Incentive-compatibility needs a payoff to ground out in — resolution, or at least peer agreement. Claims that never resolve escape it entirely (the persuasion gradient survives in proportion to the unvalidated weight), and the no-ground-truth mechanisms (peer prediction, BTS) buy their guarantees with an assumption — non-collusion and rationality — that LLM copies violate more easily than any human pool. Scoring also rewards confidence calibrated to the score, not truth, so an agent that models the resolver can be incentive-compatible toward the resolver while wrong about the world.
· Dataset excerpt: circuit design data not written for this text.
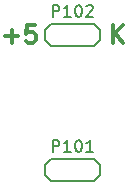
<source format=gto>
G04 #@! TF.FileFunction,Legend,Top*
%FSLAX46Y46*%
G04 Gerber Fmt 4.6, Leading zero omitted, Abs format (unit mm)*
G04 Created by KiCad (PCBNEW 4.0.4+e1-6308~48~ubuntu15.10.1-stable) date Fri Feb 24 14:21:57 2017*
%MOMM*%
%LPD*%
G01*
G04 APERTURE LIST*
%ADD10C,0.100000*%
%ADD11C,0.300000*%
%ADD12C,0.150000*%
G04 APERTURE END LIST*
D10*
D11*
X107934286Y-80752143D02*
X109077143Y-80752143D01*
X108505714Y-81323571D02*
X108505714Y-80180714D01*
X110505715Y-79823571D02*
X109791429Y-79823571D01*
X109720000Y-80537857D01*
X109791429Y-80466429D01*
X109934286Y-80395000D01*
X110291429Y-80395000D01*
X110434286Y-80466429D01*
X110505715Y-80537857D01*
X110577143Y-80680714D01*
X110577143Y-81037857D01*
X110505715Y-81180714D01*
X110434286Y-81252143D01*
X110291429Y-81323571D01*
X109934286Y-81323571D01*
X109791429Y-81252143D01*
X109720000Y-81180714D01*
X117082143Y-81323571D02*
X117082143Y-79823571D01*
X117939286Y-81323571D02*
X117296429Y-80466429D01*
X117939286Y-79823571D02*
X117082143Y-80680714D01*
D12*
X111865000Y-91175000D02*
X115465000Y-91175000D01*
X115465000Y-91175000D02*
X115965000Y-91675000D01*
X115965000Y-91675000D02*
X115965000Y-92475000D01*
X115965000Y-92475000D02*
X115465000Y-92975000D01*
X115465000Y-92975000D02*
X111865000Y-92975000D01*
X111865000Y-92975000D02*
X111365000Y-92475000D01*
X111365000Y-92475000D02*
X111365000Y-91675000D01*
X111365000Y-91675000D02*
X111865000Y-91175000D01*
X111865000Y-79745000D02*
X115465000Y-79745000D01*
X115465000Y-79745000D02*
X115965000Y-80245000D01*
X115965000Y-80245000D02*
X115965000Y-81045000D01*
X115965000Y-81045000D02*
X115465000Y-81545000D01*
X115465000Y-81545000D02*
X111865000Y-81545000D01*
X111865000Y-81545000D02*
X111365000Y-81045000D01*
X111365000Y-81045000D02*
X111365000Y-80245000D01*
X111365000Y-80245000D02*
X111865000Y-79745000D01*
X111974524Y-90527381D02*
X111974524Y-89527381D01*
X112355477Y-89527381D01*
X112450715Y-89575000D01*
X112498334Y-89622619D01*
X112545953Y-89717857D01*
X112545953Y-89860714D01*
X112498334Y-89955952D01*
X112450715Y-90003571D01*
X112355477Y-90051190D01*
X111974524Y-90051190D01*
X113498334Y-90527381D02*
X112926905Y-90527381D01*
X113212619Y-90527381D02*
X113212619Y-89527381D01*
X113117381Y-89670238D01*
X113022143Y-89765476D01*
X112926905Y-89813095D01*
X114117381Y-89527381D02*
X114212620Y-89527381D01*
X114307858Y-89575000D01*
X114355477Y-89622619D01*
X114403096Y-89717857D01*
X114450715Y-89908333D01*
X114450715Y-90146429D01*
X114403096Y-90336905D01*
X114355477Y-90432143D01*
X114307858Y-90479762D01*
X114212620Y-90527381D01*
X114117381Y-90527381D01*
X114022143Y-90479762D01*
X113974524Y-90432143D01*
X113926905Y-90336905D01*
X113879286Y-90146429D01*
X113879286Y-89908333D01*
X113926905Y-89717857D01*
X113974524Y-89622619D01*
X114022143Y-89575000D01*
X114117381Y-89527381D01*
X115403096Y-90527381D02*
X114831667Y-90527381D01*
X115117381Y-90527381D02*
X115117381Y-89527381D01*
X115022143Y-89670238D01*
X114926905Y-89765476D01*
X114831667Y-89813095D01*
X111974524Y-79097381D02*
X111974524Y-78097381D01*
X112355477Y-78097381D01*
X112450715Y-78145000D01*
X112498334Y-78192619D01*
X112545953Y-78287857D01*
X112545953Y-78430714D01*
X112498334Y-78525952D01*
X112450715Y-78573571D01*
X112355477Y-78621190D01*
X111974524Y-78621190D01*
X113498334Y-79097381D02*
X112926905Y-79097381D01*
X113212619Y-79097381D02*
X113212619Y-78097381D01*
X113117381Y-78240238D01*
X113022143Y-78335476D01*
X112926905Y-78383095D01*
X114117381Y-78097381D02*
X114212620Y-78097381D01*
X114307858Y-78145000D01*
X114355477Y-78192619D01*
X114403096Y-78287857D01*
X114450715Y-78478333D01*
X114450715Y-78716429D01*
X114403096Y-78906905D01*
X114355477Y-79002143D01*
X114307858Y-79049762D01*
X114212620Y-79097381D01*
X114117381Y-79097381D01*
X114022143Y-79049762D01*
X113974524Y-79002143D01*
X113926905Y-78906905D01*
X113879286Y-78716429D01*
X113879286Y-78478333D01*
X113926905Y-78287857D01*
X113974524Y-78192619D01*
X114022143Y-78145000D01*
X114117381Y-78097381D01*
X114831667Y-78192619D02*
X114879286Y-78145000D01*
X114974524Y-78097381D01*
X115212620Y-78097381D01*
X115307858Y-78145000D01*
X115355477Y-78192619D01*
X115403096Y-78287857D01*
X115403096Y-78383095D01*
X115355477Y-78525952D01*
X114784048Y-79097381D01*
X115403096Y-79097381D01*
M02*

</source>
IC moves the attack from the producer to whoever defines resolution.

Constructions

Construction	Bound / estimate	Defends against	Cheapest attack (≈ cost)	Maturity · source
Escrow-and-clawback credit	persuasion surplus $\le$ unvalidated weight (below) [exact]	payout on belief-movement pre-resolution	harvest the never-resolving weight, or exit before resolution (≈ pick unresolvable claims)	prototyped · —
Decision-contingent bets	proper scoring randomized over the decision rule [standard shape]	persuasion when forecasts feed actions	manipulate which decision is taken, or the outcome’s resolution (moderate)	prototyped · Singh 2025
Mandatory two-sided quotes	bid-ask spread reveals withheld uncertainty [standard shape]	confidence the agent won’t stand behind	quote a huge spread — honest-looking refusal to commit (≈ free, partial win)	prototyped · (LMSR)
Peer-relative bets	truthful equilibrium without ground truth [standard shape]	unresolvable-soon claims	collude with peers — coordinated reports (low; copies)	prototyped · Prelec 2004
Self-auditing pricing desk	two coherence identities checkable w/o ground truth [exact]	a mispriced value-of-information quote	misprice in a way both identities share (moderate)	prototyped · (EIA)
Long-short research portfolios	producers must short over-stated competitors [heuristic]	unincentivized criticism / consensus burial	form a cartel — agree not to short each other (low)	speculative · —

Worked bound

The persuasion-budget bound. A producer paid on belief-movement before resolution can harvest “surprise now.” How much? A coherent forecaster’s expected total squared movement on a binary question is bounded by $q_0(1-q_0)\le\tfrac14$ (Augenblick & Rabin 2021), so the total unvalidated persuasion surplus across a portfolio is $\le\sum_i w_i\,q_i(1-q_i)\le\tfrac14\sum_i w_i$ [exact]. For a flat 200-question portfolio all sitting at maximum uncertainty ( $q=0.5$ ), that ceiling is $200\times0.25=50$ “movement units” — finite, pre-computable, and concentrated entirely in the high-uncertainty questions. Three consequences: the attack surface is bounded; escrow/clawback budget should be allocated $\propto w_i q_i(1-q_i)$ rather than uniformly; and any producer inducing movement past budget is provably over-reacting. This turns Overseeing Automated Research’s “persuasion gradient survives in proportion to unvalidated weight” into a number — and the cheapest attack stays exactly within it: harvest the weight that never resolves.

Open questions

How should payment split between surprise now (escrowed) and validation later to keep both incentives and cash-flow workable for long-horizon claims?
Do peer-prediction mechanisms survive colluding LLM agents that share a base model, or does collusion-resistance require demonstrable independence (see Independence)?
Once resolution is the terminal incentive, how much does the attack simply relocate to whoever interprets the resolution criteria?